Company president and chief executive Brad Shaw told analysts that it’s been clear that Western Canada’s largest cable company needed to be a player in mobile communication, but the costs were too high until recently.

He said the acquisition of Wind Mobile will give Calgary-based Shaw a ready-made wireless operation with more than 900,000 customers, mostly in Ontario, Alberta, and B.C.

Shaw has its main customer base in Alberta and B.C., providing residential cable TV and Internet services, as well as some complementary home phone service.

Its main competitor has been Telus.

Shaw also operates one of Canada’s two national satellite TV services, business-oriented data centres, and the Global television network, which has a significant presence in parts of Ontario where Wind operates.

The proposed deal requires a number of regulatory approvals, including the Competition Bureau and the Ministry of Innovation, Science & Economic Development.

But Shaw expects the transaction to close next summer in the third quarter.

The purchase puts Shaw in line with competitors BCE, Rogers, and Telus in offering the entire slate of popular bundled services—wireless, television, home phone, and Internet.

Shaw scrapped its previous plans to introduce a mobile network in 2011, and two years later signed a deal to sell the spectrum—which would’ve been the foundation of that network—to Rogers.

That Shaw-Rogers spectrum deal didn’t close until this year, after a number of inter-related regulatory hurdles were overcome with the approval of the former Harper government.

Since 2011, the Harper government and the Canadian Radio-television and Telecommunications Commission made several changes to the rules for wireless competition which lowered roaming fees for carriers and customers.

Among the beneficiaries was Wind Mobile, which was one of the companies that emerged as competitors to Canada’s three national mobile companies—part of the Harper government’s goal of pushing down prices while encouraging innovation.

Shaw chief operating officer Jay Mehr said yesterday after the deal was announced that there’s no plan to shift from Wind Mobile’s low-cost packages or hike prices.

“This is a winning strategy that’s been created, and our plan is to continue on that winning strategy,” Mehr stressed.

Wind Mobile CEO Alek Krstajic and his executive team plan to stay with the company.

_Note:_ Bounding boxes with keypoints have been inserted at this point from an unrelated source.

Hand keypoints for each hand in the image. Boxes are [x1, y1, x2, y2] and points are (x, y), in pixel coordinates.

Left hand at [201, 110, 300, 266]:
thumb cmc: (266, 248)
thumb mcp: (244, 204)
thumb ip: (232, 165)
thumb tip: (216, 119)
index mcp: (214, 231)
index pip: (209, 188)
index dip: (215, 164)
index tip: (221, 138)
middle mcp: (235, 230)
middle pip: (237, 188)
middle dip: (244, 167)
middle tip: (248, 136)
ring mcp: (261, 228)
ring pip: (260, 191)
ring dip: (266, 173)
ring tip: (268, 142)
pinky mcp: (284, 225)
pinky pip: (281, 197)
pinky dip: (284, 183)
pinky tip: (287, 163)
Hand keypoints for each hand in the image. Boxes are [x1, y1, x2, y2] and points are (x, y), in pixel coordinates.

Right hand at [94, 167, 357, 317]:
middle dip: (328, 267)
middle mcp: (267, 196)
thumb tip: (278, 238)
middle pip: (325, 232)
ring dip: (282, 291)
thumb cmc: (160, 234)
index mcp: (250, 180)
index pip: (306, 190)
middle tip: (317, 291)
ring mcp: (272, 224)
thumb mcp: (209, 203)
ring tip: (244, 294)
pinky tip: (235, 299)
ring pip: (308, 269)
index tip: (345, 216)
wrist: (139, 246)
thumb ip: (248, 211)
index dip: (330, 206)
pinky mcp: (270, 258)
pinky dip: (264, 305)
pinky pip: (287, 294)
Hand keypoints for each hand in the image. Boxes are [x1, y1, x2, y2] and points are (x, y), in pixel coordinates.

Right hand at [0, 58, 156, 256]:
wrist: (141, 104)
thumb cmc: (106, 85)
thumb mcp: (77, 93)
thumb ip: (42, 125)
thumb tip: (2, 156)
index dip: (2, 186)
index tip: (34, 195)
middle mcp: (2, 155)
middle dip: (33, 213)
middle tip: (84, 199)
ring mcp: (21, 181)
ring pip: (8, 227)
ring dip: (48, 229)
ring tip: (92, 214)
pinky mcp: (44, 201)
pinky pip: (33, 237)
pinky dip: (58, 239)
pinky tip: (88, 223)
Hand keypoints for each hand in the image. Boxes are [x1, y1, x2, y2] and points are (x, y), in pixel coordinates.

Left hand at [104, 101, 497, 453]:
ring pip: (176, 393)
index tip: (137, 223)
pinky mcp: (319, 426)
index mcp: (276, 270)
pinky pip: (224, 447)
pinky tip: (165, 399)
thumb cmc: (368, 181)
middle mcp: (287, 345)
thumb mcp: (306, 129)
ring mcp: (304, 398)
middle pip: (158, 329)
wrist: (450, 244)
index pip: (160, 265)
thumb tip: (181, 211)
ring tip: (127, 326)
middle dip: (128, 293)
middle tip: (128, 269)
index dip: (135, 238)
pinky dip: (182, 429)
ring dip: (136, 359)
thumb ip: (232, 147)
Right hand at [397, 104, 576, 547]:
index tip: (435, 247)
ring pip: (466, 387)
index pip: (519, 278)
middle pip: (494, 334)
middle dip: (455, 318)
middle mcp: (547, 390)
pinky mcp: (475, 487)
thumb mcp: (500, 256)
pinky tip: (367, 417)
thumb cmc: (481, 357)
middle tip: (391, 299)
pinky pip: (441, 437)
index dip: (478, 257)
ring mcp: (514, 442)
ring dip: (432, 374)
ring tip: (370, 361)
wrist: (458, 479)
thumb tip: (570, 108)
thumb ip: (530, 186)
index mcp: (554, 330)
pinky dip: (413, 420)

Wind Mobile, which became the first of the new wireless networks to begin operating six years ago this week, ran into financial problems.

A change in its ownership structure last year cleared the way for it to raise funds.

Last week, Wind Mobile said it had secured financing of $425 million from a syndicate of major Canadian banks to upgrade from 3G to a higher-speed LTE network, which would give it more capacity for the growing popularity of streaming video and music on mobile phones.

Mehr said Shaw still plans to roll out LTE across Wind Mobile’s network by the end of 2017.